When a baby is born before thirty-seven weeks (roughly 8.5 months) of pregnancy, they are referred to as preterm births . In most cases, such babies go directly into the incubator because they are considered not ready to survive the harsh environment outside the mother’s womb. Many cases of babies born in as little as 28 weeks of pregnancy have been seen. Malawi is often in the spotlight for the preterm birth problem , for reasons that shall be unveiled in this piece.
Causes of Preterm Babies
While there is no definite cause of preterm birth, infections and chronic ailments such as HBP and diabetes are thought to be contributing factors . Some fingers point at multiple pregnancies and genetic factors as well. Other common causes include poor gestational nutrition, toxic practices like smoking and alcoholism in pregnancy, and uterus abnormalities, just to name a few.
The Malawi Case
On the entire globe, Malawi is known to record the highest cases of preterm births each year. If fertility data from the United Nations Organization was anything to go by, some schools of thought could have one solid argument. They could argue that the high preterm birth incidence is related to the significantly high fertility rate witnessed in sub-Saharan Africa over the past few years.
Well, nothing is further from the truth. As scientific reports indicate, Malawi Births between 2015 and 2020 was 3 million, which we can see in the figure below from this insurance organisation, which is comparable to the UK and Germany. The sad part is that only a small portion of kids born too soon in Malawi survive to narrate their story.
Preterm Birth Challenges in Malawi
Many babies die soon after being born prematurely in this sub-Saharan nation, and a few issues are to blame. Some of these may include but are not limited to.
- The lack of adequate resources for maternal health counseling
- Inadequate healthcare infrastructure
- Poor supply and administration of the steroid drug dexamethasone in maternal health facilities
When mothers in preterm labor are injected with the above-mentioned steroid, it increases the survival chance of the newborn. Malawi might have a considerable supply of nurses who can inject the drug to needy mothers on time, but the major problem seems to revolve around the supply of the drug. This is perhaps one of the reasons why almost a third of all neonatal deaths in Malawi stem from preterm death complications.

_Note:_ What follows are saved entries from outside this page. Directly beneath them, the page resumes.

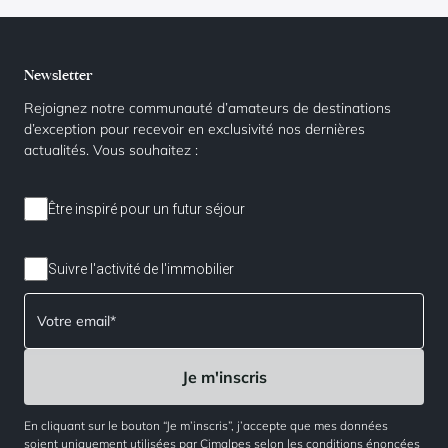
Newsletter
Rejoignez notre communauté d’amateurs de destinations
d’exception pour recevoir en exclusivité nos dernières
actualités. Vous souhaitez :
Être inspiré pour un futur séjour
Suivre l'activité de l'immobilier
En cliquant sur le bouton “Je m’inscris”, j’accepte que mes données
soient uniquement utilisées par Cimalpes selon les conditions énoncées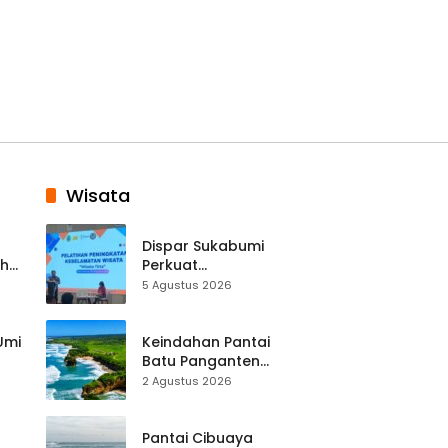
Wisata
Dispar Sukabumi
ah
Perkuat
k
Keselamatan
5 Agustus 2026
Destinasi, SDM
Pariwisata Dibekali
Mitigasi hingga
 Umi
Keindahan Pantai
Teknik Evakuasi
Batu Panganten
Mulai Dilirik
2 Agustus 2026
Wisatawan Lokal
at
dan Luar Daerah
Pantai Cibuaya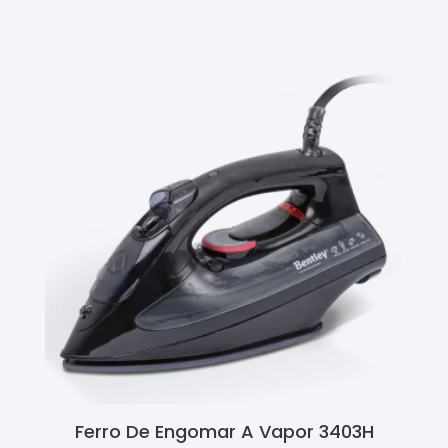
Ferro De Engomar A Vapor 3403H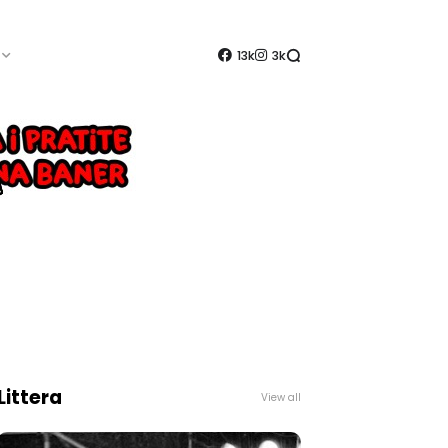
13k
3k
Littera
View all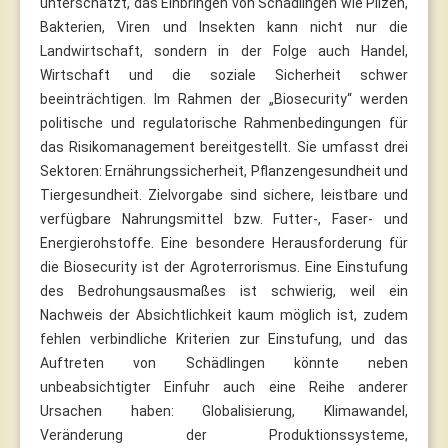
unterschätzt, das Einbringen von Schädlingen wie Pilzen,
Bakterien, Viren und Insekten kann nicht nur die
Landwirtschaft, sondern in der Folge auch Handel,
Wirtschaft und die soziale Sicherheit schwer
beeinträchtigen. Im Rahmen der „Biosecurity“ werden
politische und regulatorische Rahmenbedingungen für
das Risikomanagement bereitgestellt. Sie umfasst drei
Sektoren: Ernährungssicherheit, Pflanzengesundheit und
Tiergesundheit. Zielvorgabe sind sichere, leistbare und
verfügbare Nahrungsmittel bzw. Futter-, Faser- und
Energierohstoffe. Eine besondere Herausforderung für
die Biosecurity ist der Agroterrorismus. Eine Einstufung
des Bedrohungsausmaßes ist schwierig, weil ein
Nachweis der Absichtlichkeit kaum möglich ist, zudem
fehlen verbindliche Kriterien zur Einstufung, und das
Auftreten von Schädlingen könnte neben
unbeabsichtigter Einfuhr auch eine Reihe anderer
Ursachen haben: Globalisierung, Klimawandel,
Veränderung der Produktionssysteme,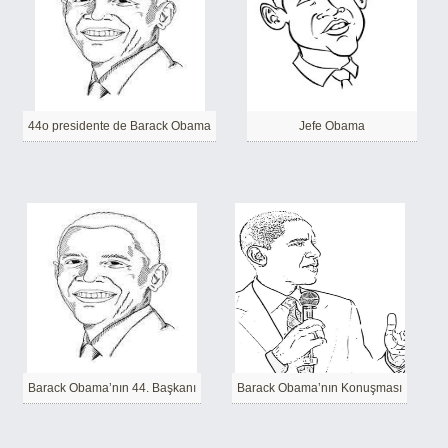
44o presidente de Barack Obama
Jefe Obama
Barack Obama’nın 44. Başkanı
Barack Obama’nın Konuşması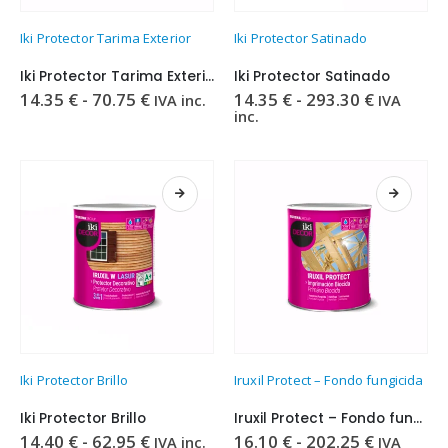
Este
Este
Iki Protector Tarima Exterior
Iki Protector Satinado
producto
producto
tiene
tiene
Iki Protector Tarima Exterior
Iki Protector Satinado
múltiples
múltiples
Rango
Rango
14.35
€
-
70.75
€
14.35
€
-
293.30
€
IVA inc.
IVA
variantes.
variantes.
de
de
inc.
precios:
precios:
Las
Las
desde
desde
opciones
opciones
14.35 €
14.35 €
se
se
hasta
hasta
70.75 €
293.30 €
pueden
pueden
elegir
elegir
en
en
la
la
página
página
de
de
producto
producto
Este
Este
Iki Protector Brillo
Iruxil Protect – Fondo fungicida
producto
producto
tiene
tiene
Iki Protector Brillo
Iruxil Protect – Fondo fungicida
múltiples
múltiples
Rango
Rango
14.40
€
-
62.95
€
16.10
€
-
202.25
€
IVA inc.
IVA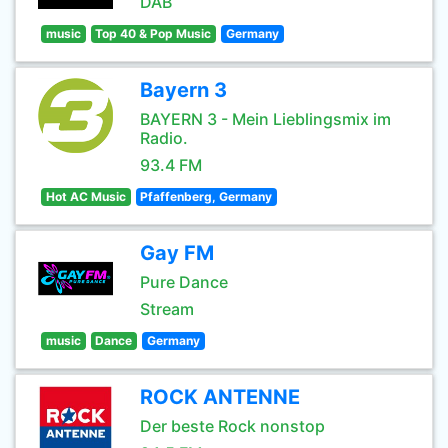
DAB
music
Top 40 & Pop Music
Germany
Bayern 3
BAYERN 3 - Mein Lieblingsmix im
Radio.
93.4 FM
Hot AC Music
Pfaffenberg, Germany
Gay FM
Pure Dance
Stream
music
Dance
Germany
ROCK ANTENNE
Der beste Rock nonstop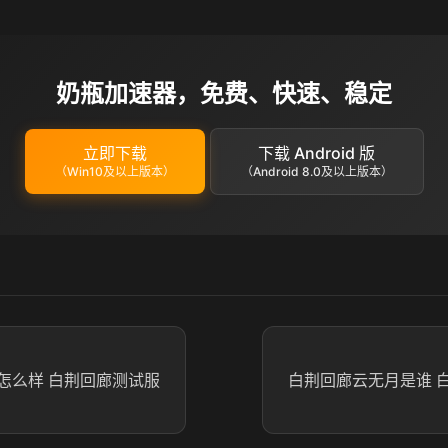
奶瓶加速器，免费、快速、稳定
立即下载
下载 Android 版
（Win10及以上版本）
（Android 8.0及以上版本）
怎么样 白荆回廊测试服
白荆回廊云无月是谁 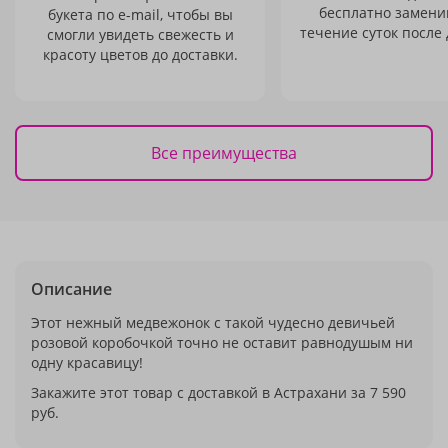
бесплатно заменим
букета по e-mail, чтобы вы
течение суток после 
смогли увидеть свежесть и
красоту цветов до доставки.
Все преимущества
Описание
Этот нежный медвежонок с такой чудесно девичьей
розовой коробочкой точно не оставит равнодушым ни
одну красавицу!
Закажите этот товар с доставкой в Астрахани за 7 590
руб.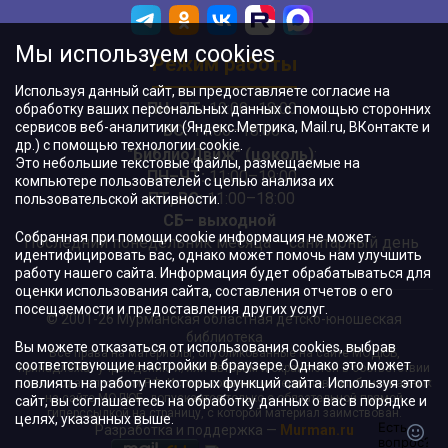
Мы используем cookies
Режим работы
Используя данный сайт, вы предоставляете согласие на
ПН–ПТ:
10:00–18:00
обработку ваших персональных данных с помощью сторонних
сервисов веб-аналитики (Яндекс.Метрика, Mail.ru, ВКонтакте и
ВС:
11:00–18:00
др.) с помощью технологии cookie.
"БиблиоДвиж" (цоколь)
:
Это небольшие текстовые файлы, размещаемые на
ПН–ЧТ
:
11:00–19:00
компьютере пользователей с целью анализа их
ПТ, ВС:
11:00–18:00
пользовательской активности.
СБ– выходной
Собранная при помощи cookie информация не может
Последний понедельник месяца – санитарный день
идентифицировать вас, однако может помочь нам улучшить
работу нашего сайта. Информация будет обрабатываться для
оценки использования сайта, составления отчетов о его
посещаемости и предоставления других услуг.
© 2001-26 Мурманская областная детско-юношеская
библиотека
Вы можете отказаться от использования cookies, выбрав
Все права на материалы, опубликованные на сайте МОДЮБ,
соответствующие настройки в браузере. Однако это может
принадлежат учреждению и/или авторам и охраняются в соответствии
повлиять на работу некоторых функций сайта. Используя этот
с законодательством РФ. Использование материалов, опубликованных
на сайте МОДЮБ, допускается только с обязательной прямой
сайт, вы соглашаетесь на обработку данных о вас в порядке и
гиперссылкой на страницу, с которой материал заимствован.
целях, указанных выше.
Разработка и поддержка —
Murman.ru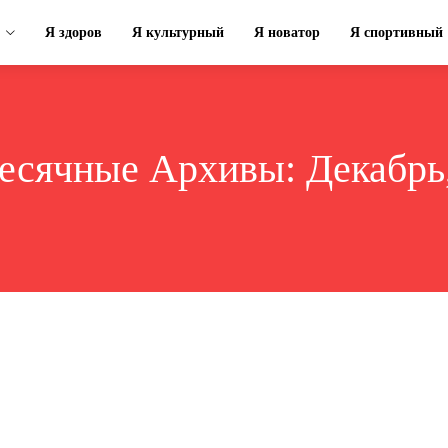
Я здоров
Я культурный
Я новатор
Я спортивный
есячные Архивы: Декабрь,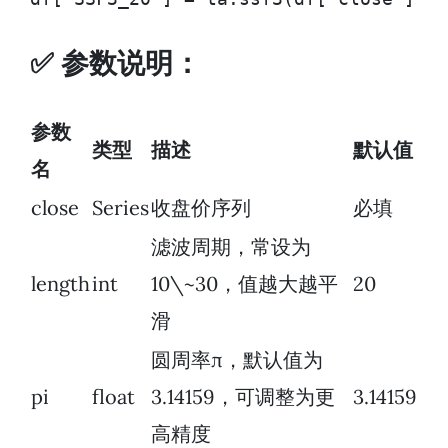
✅ 参数说明：
参数
类型
描述
默认值
名
close
Series
收盘价序列
必填
滤波周期，常设为
length
int
10\~30，值越大越平
20
滑
圆周率π，默认值为
pi
float
3.14159，可调整为更
3.14159
高精度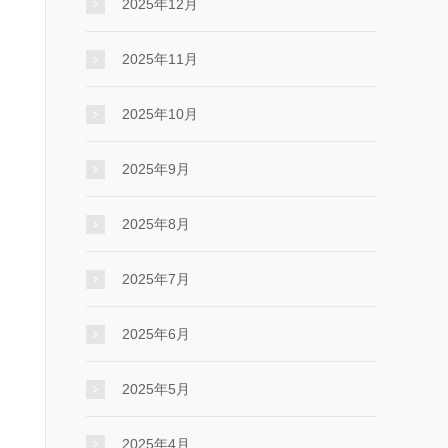
2025年12月
2025年11月
2025年10月
2025年9月
2025年8月
2025年7月
2025年6月
2025年5月
2025年4月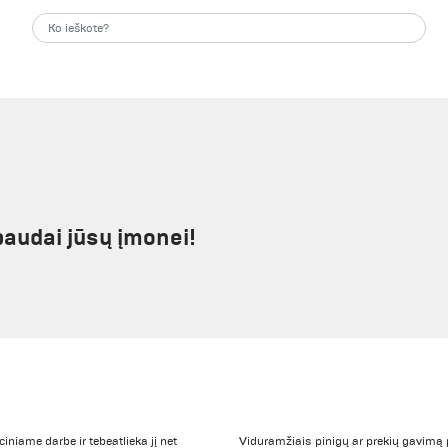
paudai jūsų įmonei!
niame darbe ir tebeatlieka jį net
Viduramžiais pinigų ar prekių gavimą 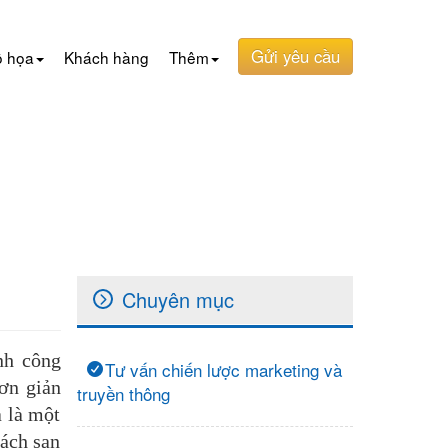
Gửi yêu cầu
ồ họa
Khách hàng
Thêm
Chuyên mục
nh công
Tư vấn chiến lược marketing và
Đơn giản
truyền thông
a là một
hách sạn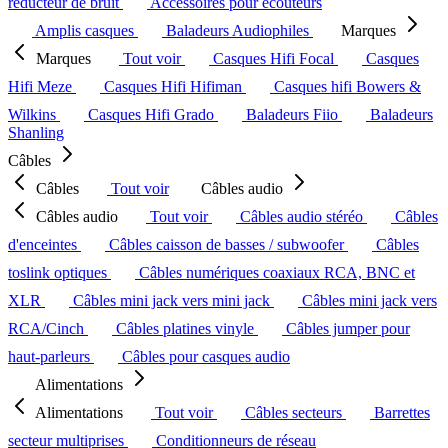
réducteur de bruit
Accessoires pour écouteurs
Amplis casques
Baladeurs Audiophiles
Marques
Marques
Tout voir
Casques Hifi Focal
Casques
Hifi Meze
Casques Hifi Hifiman
Casques hifi Bowers &
Wilkins
Casques Hifi Grado
Baladeurs Fiio
Baladeurs
Shanling
Câbles
Câbles
Tout voir
Câbles audio
Câbles audio
Tout voir
Câbles audio stéréo
Câbles
d'enceintes
Câbles caisson de basses / subwoofer
Câbles
toslink optiques
Câbles numériques coaxiaux RCA, BNC et
XLR
Câbles mini jack vers mini jack
Câbles mini jack vers
RCA/Cinch
Câbles platines vinyle
Câbles jumper pour
haut-parleurs
Câbles pour casques audio
Alimentations
Alimentations
Tout voir
Câbles secteurs
Barrettes
secteur multiprises
Conditionneurs de réseau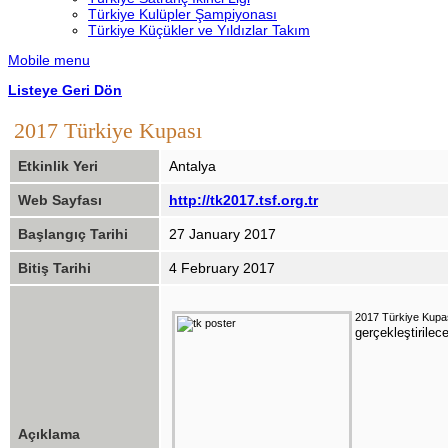
Türkiye Kulüpler Şampiyonası
Türkiye Küçükler ve Yıldızlar Takım
Mobile menu
Listeye Geri Dön
2017 Türkiye Kupası
Etkinlik Yeri
Antalya
Web Sayfası
http://tk2017.tsf.org.tr
Başlangıç Tarihi
27 January 2017
Bitiş Tarihi
4 February 2017
2017 Türkiye Kupa
gerçekleştirilece
Açıklama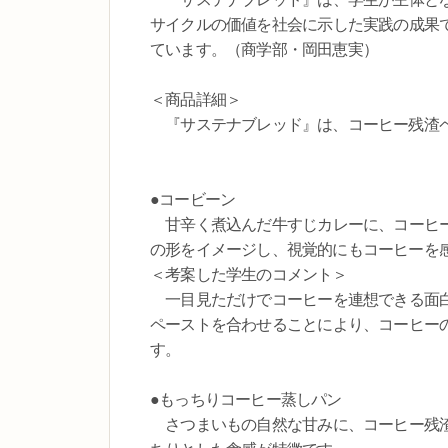
サイクルの価値を社会に示した実践の成果
ています。（商学部・岡田恵実）
＜商品詳細＞
『サステナブレッド』は、コーヒー残渣ペ
●コービーン
甘辛く煮込んだ牛すじカレーに、コーヒー
の形をイメージし、視覚的にもコーヒーを
＜考案した学生のコメント＞
一目見ただけでコーヒーを連想できる面白
ペーストを合わせることにより、コーヒー
す。
●もっちりコーヒー蒸しパン
さつまいもの自然な甘みに、コーヒー残渣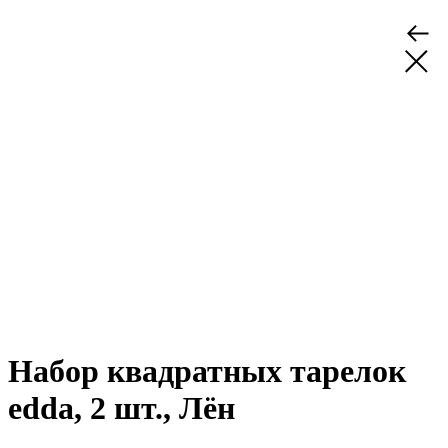
Набор квадратных тарелок
edda, 2 шт., Лён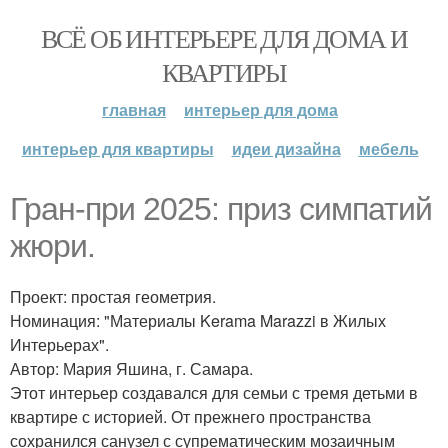
ВСЁ ОБ ИНТЕРЬЕРЕ ДЛЯ ДОМА И
КВАРТИРЫ
главная
интерьер для дома
интерьер для квартиры
идеи дизайна
мебель
Гран-при 2025: приз симпатий
жюри.
Проект: простая геометрия.
Номинация: "Материалы Kerama Marazzi в Жилых
Интерьерах".
Автор: Мария Яшина, г. Самара.
Этот интерьер создавался для семьи с тремя детьми в
квартире с историей. От прежнего пространства
сохранился санузел с супрематическим мозаичным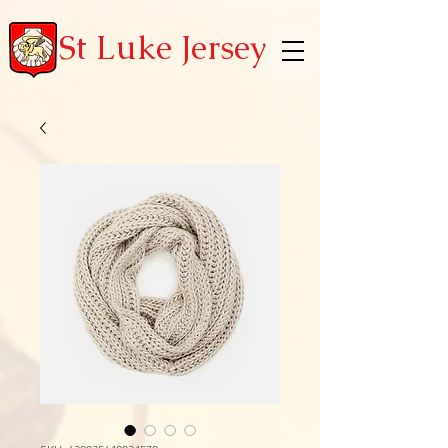
St Luke Jersey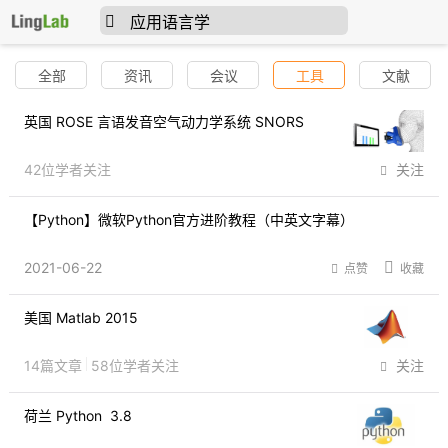
全部
资讯
会议
工具
文献
英国 ROSE 言语发音空气动力学系统 SNORS

42位学者关注
关注
【Python】微软Python官方进阶教程（中英文字幕）
2021-06-22
点赞
收藏
美国 Matlab 2015

14篇文章
58位学者关注
关注
荷兰 Python  3.8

Well, sources indicate that the government in the southeastern African country is taking steps to lower neonatal death rates. Among these include the Kangaroo mother care, an approach widely employed in caring for preterm infants in Malawi from the point of birth. Nonetheless, a lot of gaps still need to be sealed because not much has changed more than a decade after the KMC was adopted back in the early 2000s. Clearly, more needs to be done to protect the lives of newborns in this region of the African map.
Looking at the above pointers, a few questions should linger in the minds of experts. What else can be done? How much needs to be spent on resourcing, and what are the expected results? With answers to the questions, many of the preterm birth challenges in Malawi can be solved while increasing the survival chances of children born too soon in the country.